![Cloud]()
NVIDIA has unveiled DGX Cloud Serverless Inference, a cutting-edge AI inference platform designed to streamline application deployment across multi-cloud and on-premises environments. Announced at GTC 2025, this new solution enables businesses to scale AI workloads globally while eliminating infrastructure complexities.
Seamless AI Deployment Across Multiple Clouds
DGX Cloud Serverless Inference acts as a horizontal aggregator, abstracting infrastructure setups across AWS, Azure, Google Cloud, private clouds, and on-premises data centers. The platform enables developers to deploy AI applications effortlessly, taking advantage of auto-scaling, global load balancing, and multi-cloud flexibility to manage high-performance AI workloads.
The system allows businesses to mix computing resources from NVIDIA Cloud, NVIDIA Cloud Partners, private clouds, and CSPs, ensuring unmatched flexibility for AI model deployment and management. By reducing the complexity of managing clusters and GPUs, companies can focus entirely on their AI innovations.
Supports a Wide Range of AI and Graphical Workloads
DGX Cloud Serverless Inference supports a diverse set of workloads.
AI Workloads: Large Language Models (LLMs), object detection, text-to-image, and text-to-3D models.
Graphical Workloads: Digital twins, simulations, interactive streaming, and digital human AI.
Batch Processing & Job Workloads: Rendering, AI model fine-tuning, TensorRT engine optimization, and physical AI development.
By leveraging GPU-accelerated processing, the platform ensures faster, more efficient inference for real-time applications. It is ideal for enterprises requiring high-speed AI processing, automation, and large-scale data analysis.
![Workloads]()
Key Benefits for Developers and Enterprises
- No Infrastructure Management: Deploy AI applications effortlessly without handling hardware or complex setups.
- Global Scaling: Easily scale workloads to meet global demands.
- Multi-Cloud and Hybrid Support: Operate across major cloud providers and on-premise environments.
- Cost Optimization: Optimize compute resources for better efficiency and lower expenses.
- Security and Compliance: Support for SOC2, HIPAA, and other enterprise security standards.
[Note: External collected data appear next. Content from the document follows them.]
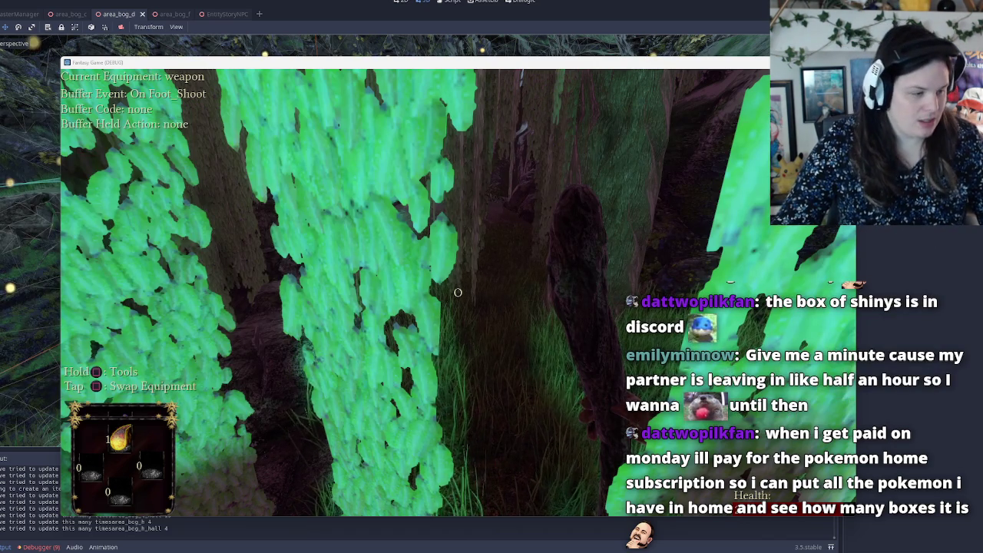
{"action": "key", "text": "alt+Tab"}
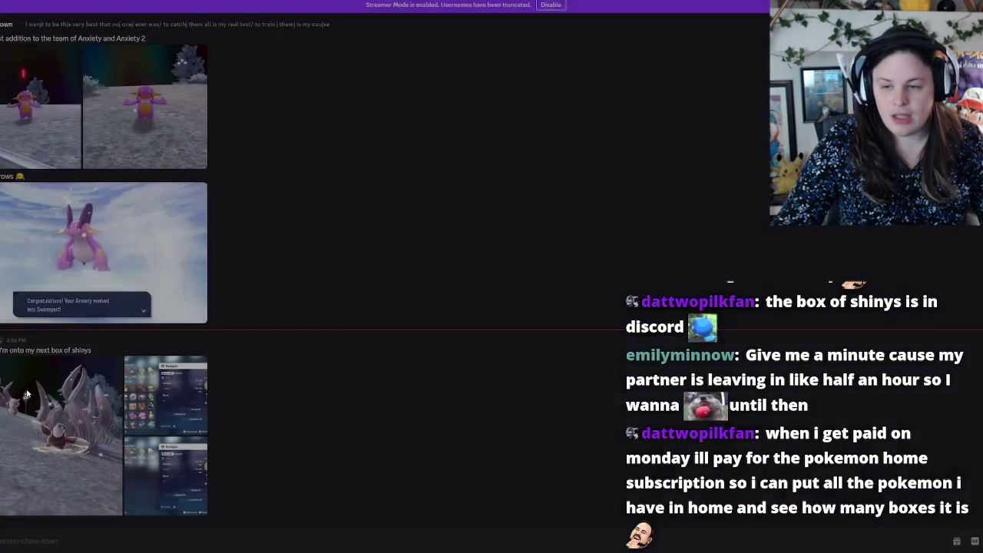
{"action": "left_click", "coordinate": [27, 395]}
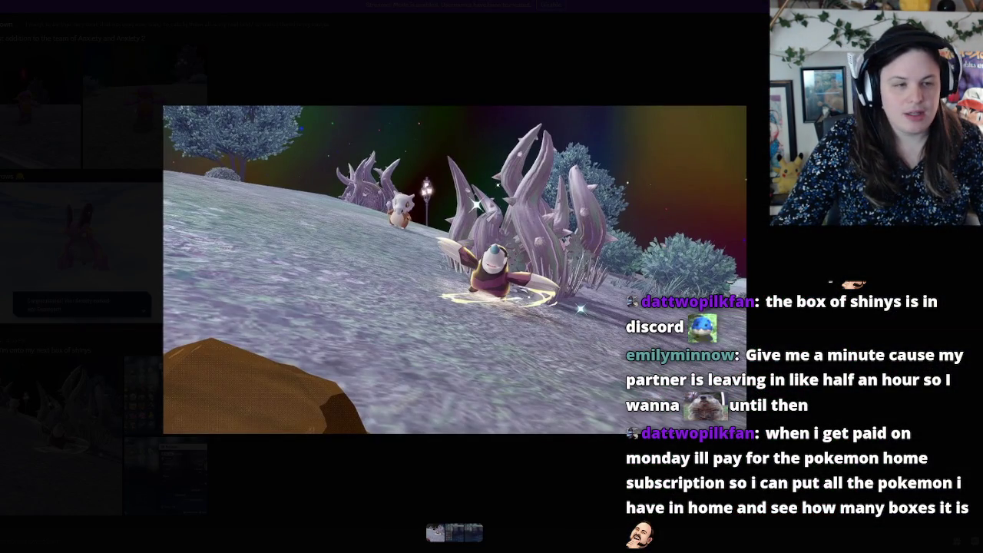
{"action": "key", "text": "Right"}
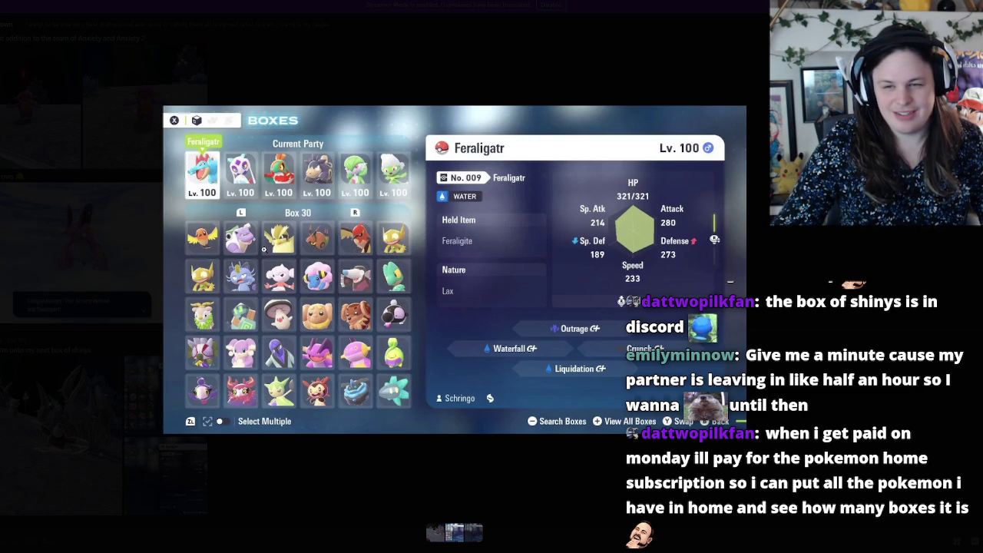
Zoom in and out on the Boxes screenshot, then pan to the Box 30 grid.
{"action": "left_click", "coordinate": [253, 248]}
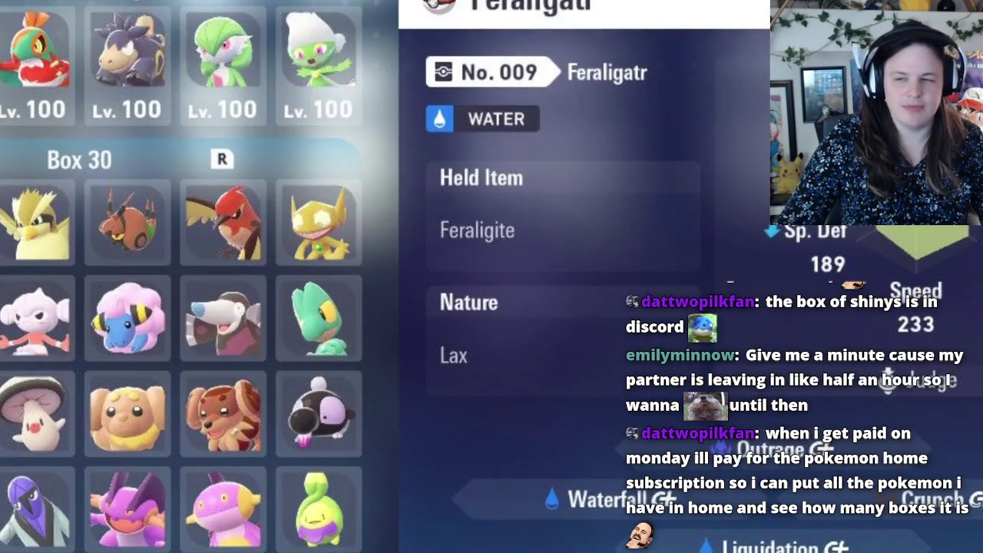
{"action": "left_click", "coordinate": [76, 252]}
Now Available for ISVs and Cloud Partners
DGX Cloud Serverless Inference is now open to Independent Software Vendors (ISVs) and NVIDIA Cloud Partners, providing a cost-effective and scalable way to deploy AI-powered applications. Developers can integrate AI models using NVIDIA NIM microservices, custom containers, or Helm charts, ensuring seamless scaling, load balancing, and deployment.
Organizations can also leverage their own private cloud resources while benefiting from NVIDIA’s AI-optimized compute infrastructure, enabling greater flexibility and control over their AI workloads.
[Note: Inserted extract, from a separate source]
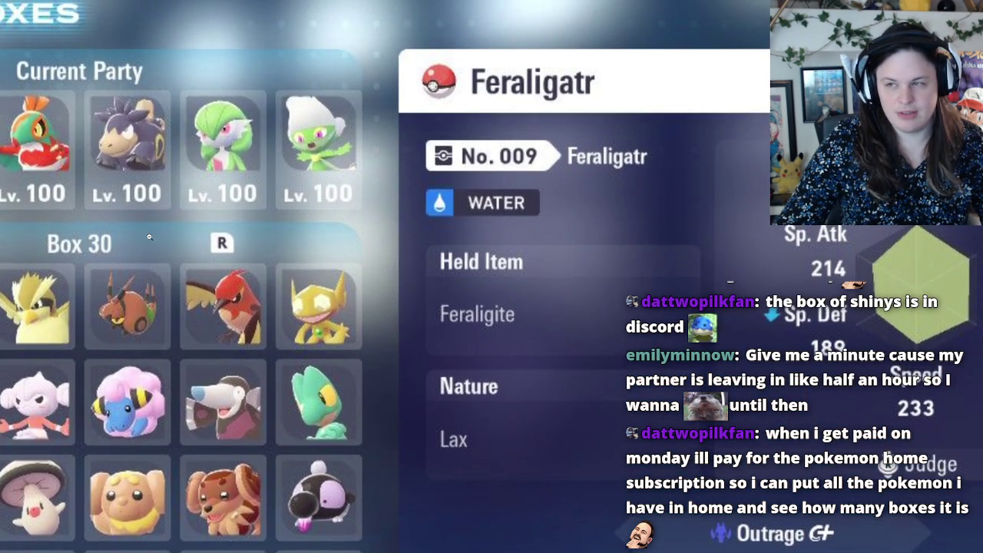
{"action": "left_click", "coordinate": [653, 389]}
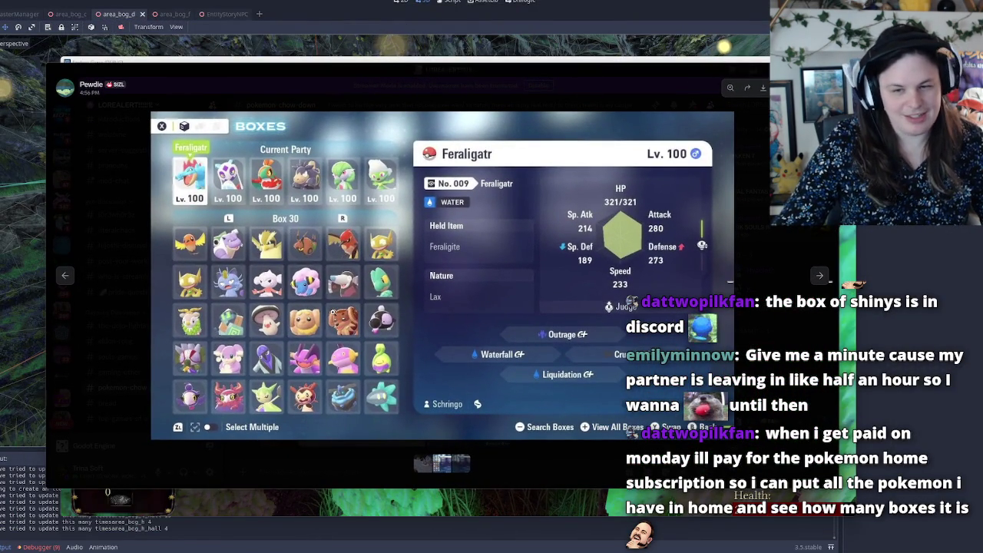
{"action": "left_click", "coordinate": [389, 347]}
{"action": "left_click_drag", "start_coordinate": [390, 348], "coordinate": [591, 365]}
Shaping the Future of AI Deployment
With DGX Cloud Serverless Inference, NVIDIA is setting new standards for AI scalability and cloud computing. This platform removes infrastructure roadblocks, allowing businesses to focus on innovation and AI-driven advancements. By simplifying AI deployment across multi-cloud and hybrid environments, NVIDIA reinforces its position as a leader in enterprise AI solutions.
The introduction of DGX Cloud Serverless Inference represents a major leap forward in AI deployment efficiency, helping businesses deploy, manage, and scale AI workloads faster than ever before.